T ra i dati peggiori, il numero dei laureati, con la Sardegna al 13,1 e la Sicilia al 11,8%, a fronte di una media nazionale del 15,2% (ufficio Statistiche Regione Sardegna). Negativi anche i dati sulle performance sanitarie (Demoskopika, 2019), con Sicilia e Sardegna incluse nel blocco delle cinque Regioni considerate “malate” (assieme ad Abruzzo, Campania e Calabria). Così come quelli relativi alle infrastrutture (Banca d’Italia, 2021), con le due isole appena distanziate tra loro per dotazione stradale, ferroviaria, portuale ed aeroportuale. Anche i dati sul pil pro capite non sono edificanti con la Sardegna al 14º posto (21.300 euro/anno) e la Sicilia al 19º (17.400 euro/anno), sopra solo alla Calabria. Mentre quelli sulla densità demografica vedono ormai la Sardegna relegata all’11º posto (con 65 abitanti/km2).

Ci si sta chiedendo se questi dati sono frutto della condizione di insularità che penalizza (non solo) i sardi e i siciliani. Ed in effetti appare evidente come la condizione insulare aggravi problematiche che sono comuni anche ad altre regioni. Non è facile tuttavia quantificare esattamente il divario e poter così addebitare le molte disfunzioni del sistema pubblico e privato al mero dato insulare. Ad esempio, se uno dei fattori più penalizzanti per la Sardegna è proprio la scarsa qualità delle istituzioni le quali, in raffronto ad altre regioni europee di analogo grado di sviluppo (dato medio 80.3) sono viste come molto meno performanti (49,6), ciò dipende dalla condizione insulare? Se la banca dati sulle opere incompiute curata dal Ministero delle infrastrutture (Simoi) ci dice che su 379 opere incompiute in Italia, 138 sono in Sicilia e 47 in Sardegna, ciò dipende dalla loro insularità?

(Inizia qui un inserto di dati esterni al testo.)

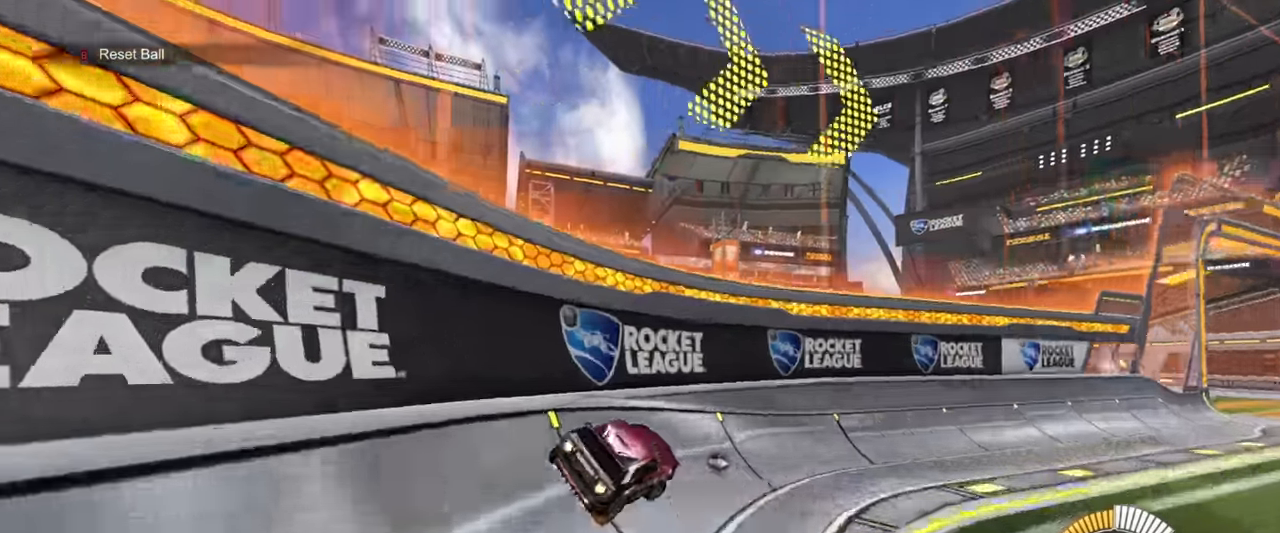
{"buttons": ["CROSS", "R1"], "left_stick": "down", "events": [[100, "left_stick", "center"], [300, "L1", "up"], [417, "CROSS", "down"], [417, "left_stick", "down-left"], [500, "left_stick", "down"]]}
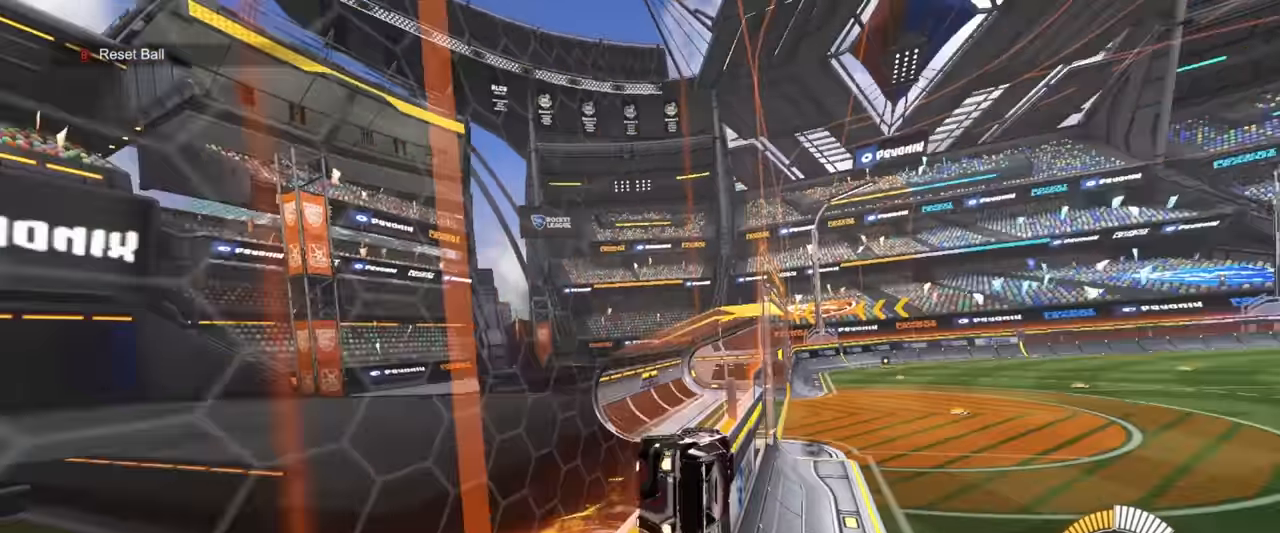
{"buttons": ["R1"], "left_stick": "down", "events": [[133, "left_stick", "center"], [233, "CROSS", "up"], [283, "left_stick", "up"], [317, "CROSS", "down"], [383, "left_stick", "down"], [433, "CROSS", "up"]]}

È innegabile che ciò produce effetti negativi su alcuni indicatori ma altrettanto noti sono gli esiti di un saggio curato da economisti e sociologi inglesi e americani qualche anno fa: “Perché le Nazioni falliscono” (Acemoglu, Robinson, 2012). Questi studiosi si erano infatti chiesti il perché talune nazioni prosperano ed altre falliscono. E la risposta che è emersa risiede primariamente nella qualità delle istituzioni pubbliche e private. Dove esse tendono a soddisfare gli interessi di pochi, le relative comunità si impoveriscono. Dove, viceversa, esse contribuiscono all'interesse generale, le comunità prosperano. È quanto sta emergendo, anche in questi giorni, dal dibattito suscitato attorno all’ambito riconoscimento del Patrimonio nuragico da parte dell'Unesco. Un enorme giacimento archeologico, fatto di migliaia di siti, che attende da secoli di essere valorizzato e che forse solo ora sembra tornato a meritare la dovuta attenzione, anche in vista di una auspicata progettualità e pianificazione che possa restituire ad esso il prestigio che merita e tutte le opportune ricadute culturali, economiche e sociali sul territorio della Sardegna.

Ma, anche qui, domandiamocelo: perché non siamo riusciti, in decenni, a trasformare così tanta ricchezza nello sviluppo socioeconomico della nostra Regione? Ciò dipende dall’insularit à? E allora impariamo a distinguere, quando cerchiamo di valutare cause ed effetti della nostra condizione insulare, gli aspetti geografici, fisici e morfologici da tutti gli altri. Se siamo nella condizione in cui ci troviamo ciò non dipende solo dai primi. C’entriamo molto, forse troppo, anche noi.